I came home the other day to discover a new yellow phone book had been left on my front step. Immediately it went into the recycling bin. Who uses phone books anymore? Not me.
The really interesting thing is not simply that technology is advancing and the world is changing at such a ferocious pace, but that we lose touch so quickly with how things once were.
Remember when phone booths were on every second corner? When really rich people had actual phones in their car?!
If you want to put things in some real perspective, take a look at this advertisement from one of my 1950s National Geographic magazines. The ad is for Bell Telephone Systems and it is promoting the use of trans-Atlantic phone service.
Of course you already knew we could call across the ocean in 1956. But did you know how for all practical purposes few people could ever afford actually to do it?

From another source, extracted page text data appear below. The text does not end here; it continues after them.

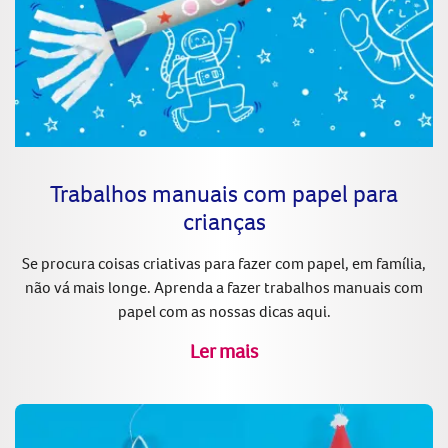
Trabalhos manuais com papel para
crianças
Se procura coisas criativas para fazer com papel, em família,
não vá mais longe. Aprenda a fazer trabalhos manuais com
papel com as nossas dicas aqui.
Ler mais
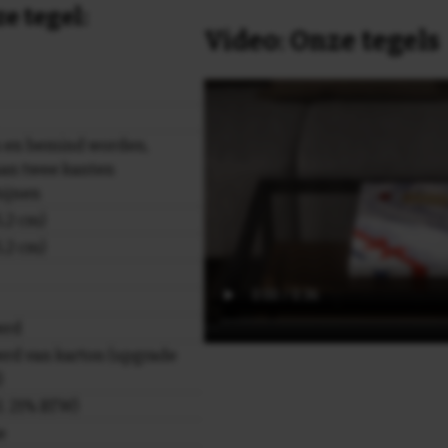
e tegel:
Video: Onze tegels
 en bemind worden,
aan twee kanten
hijnen
,2 cm)
,2 cm)
erd
rd van karton (upgrade
)
cl. 21% BTW)
e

Near the end of the ad the copy declares that calling Europe “is easy to do” and the cost is “lower than most people think”.
But not lower than you think, living comfortably in 2013, I guarantee that.
The copy continues:
“The daytime rate for the first three minutes from anywhere in the United States is $12…” and that’s not even including the tax.
Did you get that? To put the cost into perspective, the average person in 1956 earned about $4200. With that rough benchmark we can say that one 1956 dollar is equivalent to about seven 2013 dollars.
With that x7 approximation as our guide, we can multiply the cost of calling London for three minutes as the equivalent of $84 today. Think about that. It cost the equivalent of $84 (plus tax!) in 2013 dollars to call London for three minutes in 1956.
And with that you realize that calling overseas was a rare luxury for all but the most wealthy people. If your son had gone overseas to study in Oxford University in 1956 all your communication would have been via letter, except perhaps for a quick three minute phone call on Christmas eve.
By contrast, today Sub-Saharan African villagers who earn mere dollars a day can call you on their new smart phones.
That’s the world changed in less than sixty years.